→ Work instructions:
Please rewrite the lines below as a numbered list, leaving out any blank lines.

→ Data for this task:
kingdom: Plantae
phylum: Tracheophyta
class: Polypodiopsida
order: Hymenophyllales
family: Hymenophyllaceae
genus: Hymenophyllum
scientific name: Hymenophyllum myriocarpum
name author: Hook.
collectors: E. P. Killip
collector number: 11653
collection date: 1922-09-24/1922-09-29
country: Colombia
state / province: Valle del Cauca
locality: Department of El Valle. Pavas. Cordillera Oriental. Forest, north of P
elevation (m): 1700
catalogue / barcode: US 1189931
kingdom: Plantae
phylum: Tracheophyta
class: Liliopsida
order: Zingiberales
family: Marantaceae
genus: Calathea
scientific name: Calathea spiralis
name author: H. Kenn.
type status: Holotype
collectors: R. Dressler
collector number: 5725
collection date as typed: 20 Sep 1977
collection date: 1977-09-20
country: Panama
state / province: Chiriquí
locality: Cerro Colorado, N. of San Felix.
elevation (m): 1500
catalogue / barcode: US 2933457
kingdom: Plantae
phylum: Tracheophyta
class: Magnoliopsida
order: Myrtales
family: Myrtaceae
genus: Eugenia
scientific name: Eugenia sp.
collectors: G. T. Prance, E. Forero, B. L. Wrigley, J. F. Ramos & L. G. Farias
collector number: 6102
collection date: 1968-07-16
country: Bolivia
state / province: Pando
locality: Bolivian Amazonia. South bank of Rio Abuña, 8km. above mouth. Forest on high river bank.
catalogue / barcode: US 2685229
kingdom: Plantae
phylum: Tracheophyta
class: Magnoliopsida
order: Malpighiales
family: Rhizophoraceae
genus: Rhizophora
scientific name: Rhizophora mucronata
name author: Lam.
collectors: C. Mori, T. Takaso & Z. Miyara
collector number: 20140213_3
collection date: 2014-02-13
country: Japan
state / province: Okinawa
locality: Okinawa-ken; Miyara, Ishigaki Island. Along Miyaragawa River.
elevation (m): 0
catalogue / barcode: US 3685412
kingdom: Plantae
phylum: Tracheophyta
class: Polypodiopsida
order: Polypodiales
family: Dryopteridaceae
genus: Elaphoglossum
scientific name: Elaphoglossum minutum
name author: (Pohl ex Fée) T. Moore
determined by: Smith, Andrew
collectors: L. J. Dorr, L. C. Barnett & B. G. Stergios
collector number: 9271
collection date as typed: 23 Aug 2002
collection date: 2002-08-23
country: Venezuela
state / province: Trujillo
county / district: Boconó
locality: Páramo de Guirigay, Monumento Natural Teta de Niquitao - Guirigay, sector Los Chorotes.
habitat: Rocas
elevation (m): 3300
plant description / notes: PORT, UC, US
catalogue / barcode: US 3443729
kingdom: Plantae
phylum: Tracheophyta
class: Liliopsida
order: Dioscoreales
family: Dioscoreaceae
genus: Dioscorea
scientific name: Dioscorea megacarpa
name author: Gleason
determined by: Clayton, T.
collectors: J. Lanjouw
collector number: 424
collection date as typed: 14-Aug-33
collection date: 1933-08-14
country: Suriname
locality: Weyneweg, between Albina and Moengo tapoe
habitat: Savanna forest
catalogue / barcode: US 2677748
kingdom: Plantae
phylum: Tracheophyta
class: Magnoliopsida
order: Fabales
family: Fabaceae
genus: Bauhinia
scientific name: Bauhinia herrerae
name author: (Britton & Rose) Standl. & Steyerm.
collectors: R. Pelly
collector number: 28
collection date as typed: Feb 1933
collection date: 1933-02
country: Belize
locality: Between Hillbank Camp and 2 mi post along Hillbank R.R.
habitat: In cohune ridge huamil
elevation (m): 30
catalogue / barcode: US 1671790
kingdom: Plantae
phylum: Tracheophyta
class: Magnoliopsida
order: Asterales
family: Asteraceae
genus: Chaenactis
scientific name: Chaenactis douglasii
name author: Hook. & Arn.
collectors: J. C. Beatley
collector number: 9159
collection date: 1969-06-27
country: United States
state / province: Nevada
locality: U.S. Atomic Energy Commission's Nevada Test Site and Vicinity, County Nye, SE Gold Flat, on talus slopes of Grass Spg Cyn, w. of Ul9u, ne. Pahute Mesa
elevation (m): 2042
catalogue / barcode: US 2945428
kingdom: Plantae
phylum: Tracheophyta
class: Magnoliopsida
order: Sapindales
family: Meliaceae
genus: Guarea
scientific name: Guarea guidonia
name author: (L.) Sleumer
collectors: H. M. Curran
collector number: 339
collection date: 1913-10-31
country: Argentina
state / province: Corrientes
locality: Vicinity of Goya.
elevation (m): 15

→ Task output:
1. kingdom: Plantae
2. phylum: Tracheophyta
3. class: Polypodiopsida
4. order: Hymenophyllales
5. family: Hymenophyllaceae
6. genus: Hymenophyllum
7. scientific name: Hymenophyllum myriocarpum
8. name author: Hook.
9. collectors: E. P. Killip
10. collector number: 11653
11. collection date: 1922-09-24/1922-09-29
12. country: Colombia
13. state / province: Valle del Cauca
14. locality: Department of El Valle. Pavas. Cordillera Oriental. Forest, north of P
15. elevation (m): 1700
16. catalogue / barcode: US 1189931
17. kingdom: Plantae
18. phylum: Tracheophyta
19. class: Liliopsida
20. order: Zingiberales
21. family: Marantaceae
22. genus: Calathea
23. scientific name: Calathea spiralis
24. name author: H. Kenn.
25. type status: Holotype
26. collectors: R. Dressler
27. collector number: 5725
28. collection date as typed: 20 Sep 1977
29. collection date: 1977-09-20
30. country: Panama
31. state / province: Chiriquí
32. locality: Cerro Colorado, N. of San Felix.
33. elevation (m): 1500
34. catalogue / barcode: US 2933457
35. kingdom: Plantae
36. phylum: Tracheophyta
37. class: Magnoliopsida
38. order: Myrtales
39. family: Myrtaceae
40. genus: Eugenia
41. scientific name: Eugenia sp.
42. collectors: G. T. Prance, E. Forero, B. L. Wrigley, J. F. Ramos & L. G. Farias
43. collector number: 6102
44. collection date: 1968-07-16
45. country: Bolivia
46. state / province: Pando
47. locality: Bolivian Amazonia. South bank of Rio Abuña, 8km. above mouth. Forest on high river bank.
48. catalogue / barcode: US 2685229
49. kingdom: Plantae
50. phylum: Tracheophyta
51. class: Magnoliopsida
52. order: Malpighiales
53. family: Rhizophoraceae
54. genus: Rhizophora
55. scientific name: Rhizophora mucronata
56. name author: Lam.
57. collectors: C. Mori, T. Takaso & Z. Miyara
58. collector number: 20140213_3
59. collection date: 2014-02-13
60. country: Japan
61. state / province: Okinawa
62. locality: Okinawa-ken; Miyara, Ishigaki Island. Along Miyaragawa River.
63. elevation (m): 0
64. catalogue / barcode: US 3685412
65. kingdom: Plantae
66. phylum: Tracheophyta
67. class: Polypodiopsida
68. order: Polypodiales
69. family: Dryopteridaceae
70. genus: Elaphoglossum
71. scientific name: Elaphoglossum minutum
72. name author: (Pohl ex Fée) T. Moore
73. determined by: Smith, Andrew
74. collectors: L. J. Dorr, L. C. Barnett & B. G. Stergios
75. collector number: 9271
76. collection date as typed: 23 Aug 2002
77. collection date: 2002-08-23
78. country: Venezuela
79. state / province: Trujillo
80. county / district: Boconó
81. locality: Páramo de Guirigay, Monumento Natural Teta de Niquitao - Guirigay, sector Los Chorotes.
82. habitat: Rocas
83. elevation (m): 3300
84. plant description / notes: PORT, UC, US
85. catalogue / barcode: US 3443729
86. kingdom: Plantae
87. phylum: Tracheophyta
88. class: Liliopsida
89. order: Dioscoreales
90. family: Dioscoreaceae
91. genus: Dioscorea
92. scientific name: Dioscorea megacarpa
93. name author: Gleason
94. determined by: Clayton, T.
95. collectors: J. Lanjouw
96. collector number: 424
97. collection date as typed: 14-Aug-33
98. collection date: 1933-08-14
99. country: Suriname
100. locality: Weyneweg, between Albina and Moengo tapoe
101. habitat: Savanna forest
102. catalogue / barcode: US 2677748
103. kingdom: Plantae
104. phylum: Tracheophyta
105. class: Magnoliopsida
106. order: Fabales
107. family: Fabaceae
108. genus: Bauhinia
109. scientific name: Bauhinia herrerae
110. name author: (Britton & Rose) Standl. & Steyerm.
111. collectors: R. Pelly
112. collector number: 28
113. collection date as typed: Feb 1933
114. collection date: 1933-02
115. country: Belize
116. locality: Between Hillbank Camp and 2 mi post along Hillbank R.R.
117. habitat: In cohune ridge huamil
118. elevation (m): 30
119. catalogue / barcode: US 1671790
120. kingdom: Plantae
121. phylum: Tracheophyta
122. class: Magnoliopsida
123. order: Asterales
124. family: Asteraceae
125. genus: Chaenactis
126. scientific name: Chaenactis douglasii
127. name author: Hook. & Arn.
128. collectors: J. C. Beatley
129. collector number: 9159
130. collection date: 1969-06-27
131. country: United States
132. state / province: Nevada
133. locality: U.S. Atomic Energy Commission's Nevada Test Site and Vicinity, County Nye, SE Gold Flat, on talus slopes of Grass Spg Cyn, w. of Ul9u, ne. Pahute Mesa
134. elevation (m): 2042
135. catalogue / barcode: US 2945428
136. kingdom: Plantae
137. phylum: Tracheophyta
138. class: Magnoliopsida
139. order: Sapindales
140. family: Meliaceae
141. genus: Guarea
142. scientific name: Guarea guidonia
143. name author: (L.) Sleumer
144. collectors: H. M. Curran
145. collector number: 339
146. collection date: 1913-10-31
147. country: Argentina
148. state / province: Corrientes
149. locality: Vicinity of Goya.
150. elevation (m): 15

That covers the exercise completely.